In today's technology-driven society, a power outage is more than a mere inconvenience. It hinders access to essentials such as food and medication preservation, evening illumination, thermal comfort and connection to emergency services. So what should you do to ensure safety when the lights go out?

Basic Precautions

The Federal Emergency Management Agency (FEMA) emphasizes that the first priority should be to disconnect electrical appliances to prevent damage from potential power surges. Keep freezers and fridges closed to preserve cool temperatures for storing perishables. As an additional safeguard, switch off the main power breaker in your home. Also, avoid using any gadgets that have been exposed to water.

Beware of Carbon Monoxide

If the use of generators is necessary, make sure they are strictly placed outdoors and situated over 20 feet away from doors, windows, or any openings, regardless of whether they are shut. These devices can give off carbon monoxide, a lethal, odourless, colorless gas that can cause serious harm. "It claims the lives of hundreds of people every year and makes thousands more ill," according to the US Centers for Disease Control and Prevention (CDC). They also advise installing battery-powered carbon monoxide detectors near sleep zones.

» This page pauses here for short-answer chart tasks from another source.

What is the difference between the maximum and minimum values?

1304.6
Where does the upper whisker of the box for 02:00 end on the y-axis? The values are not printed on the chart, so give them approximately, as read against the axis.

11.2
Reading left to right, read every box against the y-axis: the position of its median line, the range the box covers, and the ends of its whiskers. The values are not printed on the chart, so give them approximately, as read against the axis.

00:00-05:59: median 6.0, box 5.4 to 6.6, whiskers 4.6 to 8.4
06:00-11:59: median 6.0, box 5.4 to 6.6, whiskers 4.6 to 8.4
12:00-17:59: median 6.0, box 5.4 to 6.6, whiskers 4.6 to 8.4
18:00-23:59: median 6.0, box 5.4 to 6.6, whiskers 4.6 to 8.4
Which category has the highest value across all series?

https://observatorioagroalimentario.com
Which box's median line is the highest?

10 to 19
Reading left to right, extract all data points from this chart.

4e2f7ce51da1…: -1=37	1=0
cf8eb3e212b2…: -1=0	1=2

Avoid Consuming Contaminated Food and Medication

If food gets contaminated by floodwater, it should be thrown away immediately. Additionally, any refrigerated edibles that cross the 40 degrees Fahrenheit mark should be discarded, as per FEMA. If medications need refrigeration, ascertain the duration they can safely remain unrefrigerated.

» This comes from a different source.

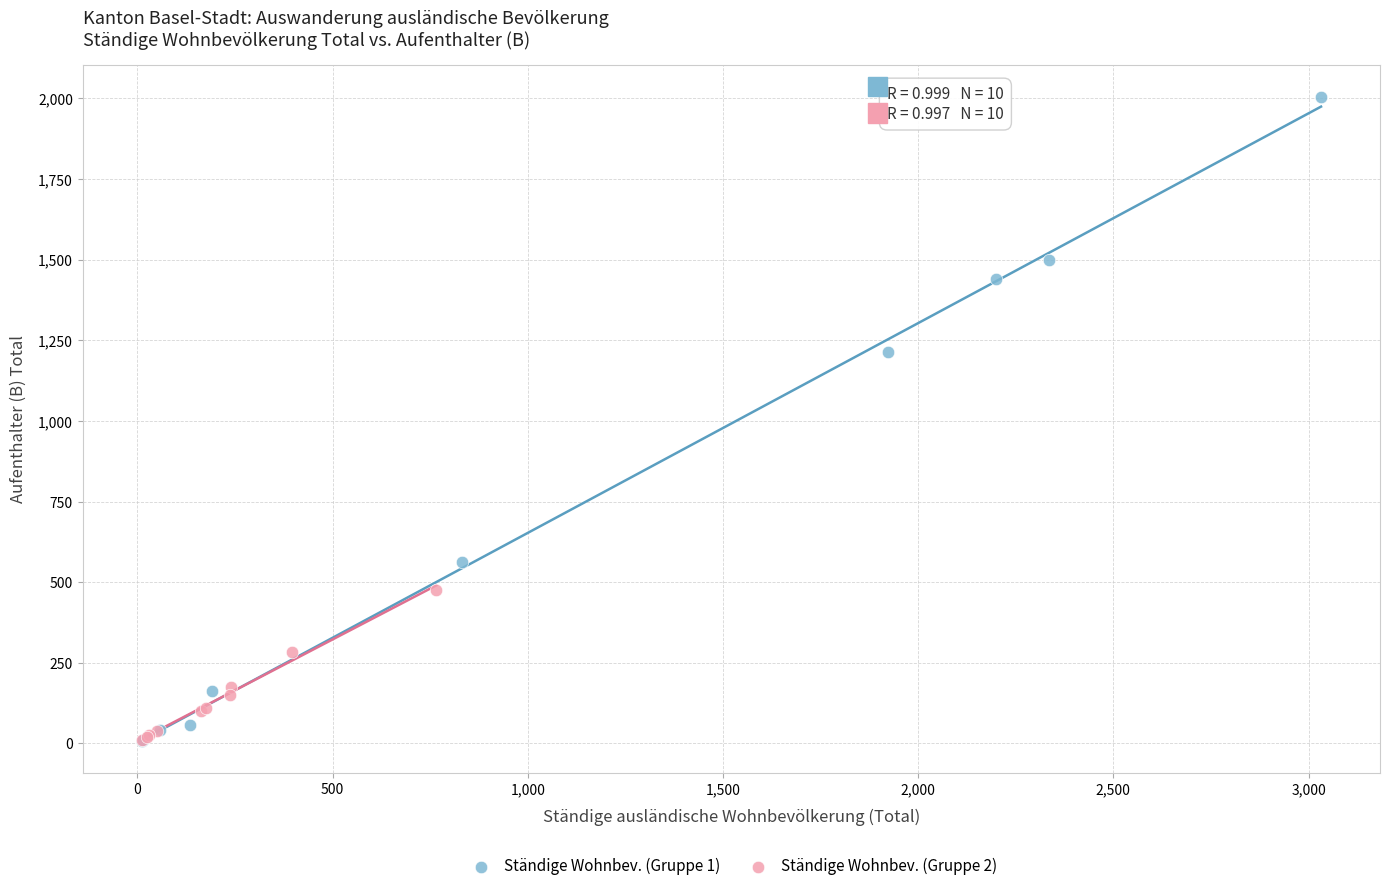

What are all the series names shown in the legend?

Ständige Wohnbev. (Gruppe 1), Ständige Wohnbev. (Gruppe 2)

Use Flashlights, Not Candles

During a blackout, it's safer to use flashlights rather than candles. If candles are unavoidable, keep them away from flammables, never leave them unattended and ensure a fire extinguisher is readily accessible.

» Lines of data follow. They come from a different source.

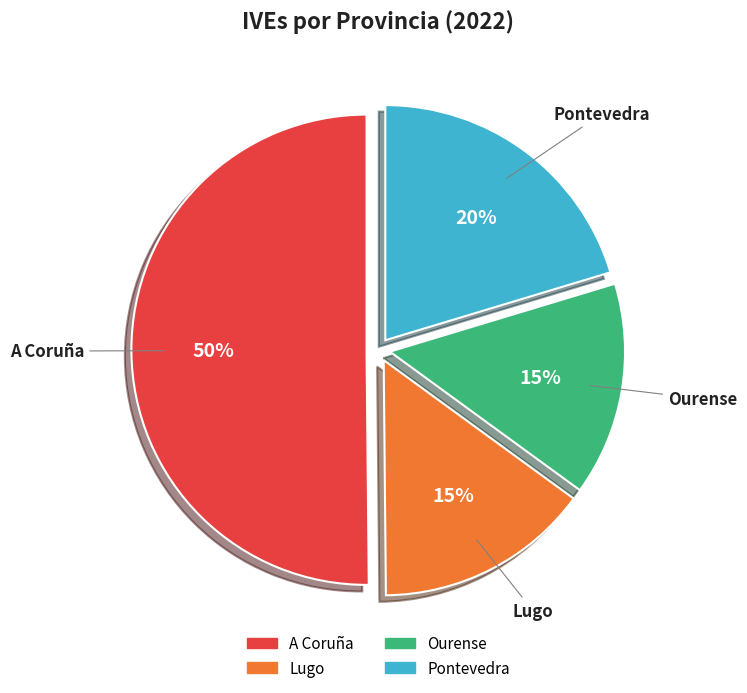

What percentage is the Lugo slice, to the nearest percent?

15%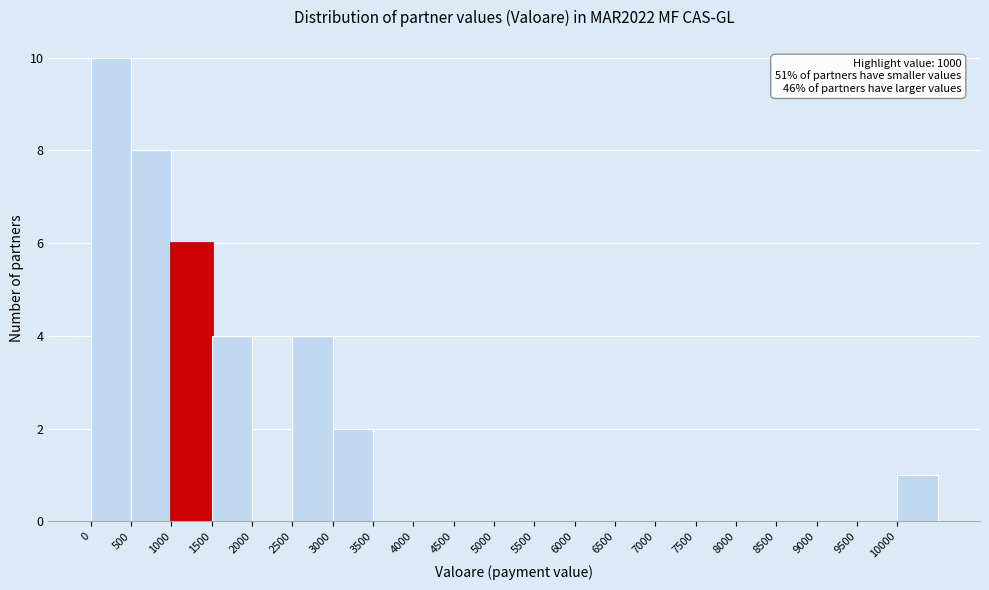

Which range on the x-axis has the tallest bar?

0 to 500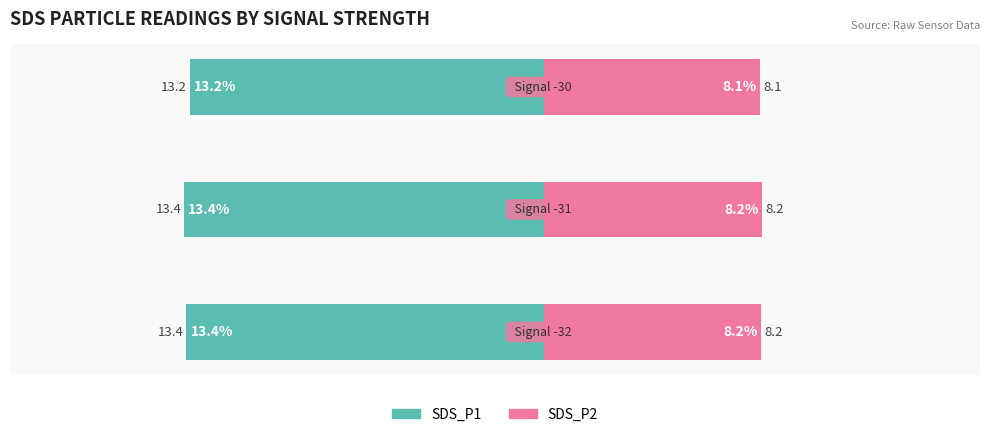

At how many categories does at least one series exceed 12?

3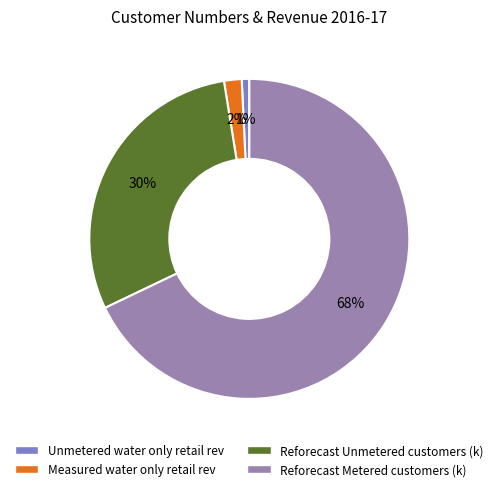

True or false: Reforecast Metered customers (k) accounts for 73% of the total.

False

Avoiding Floodwaters & Contacting Neighbors

The threat of getting swept away, electrocuted by submerged power lines and infection from dirty water make staying out of floodwaters crucial. When it's safe, check in on neighbors and loved ones, particularly those needing power-dependent medical equipment or those who are elderly and children.

Protect Your Pets

In severe weather conditions or evacuation scenarios, never abandon your pets or tie them outdoors. The CDC advises to check with local emergency management offices about pet-friendly shelters.

Keeping Power Consumption Minimal

In circumstances of rationed power, turn off and unplug nonessential lights and appliances. Avoid using high consumption appliances like ovens and washing machines. Thermostats should ideally be set to 68 degrees to avoid overloading the power grid and possibly causing additional blackouts or prolonging existing ones.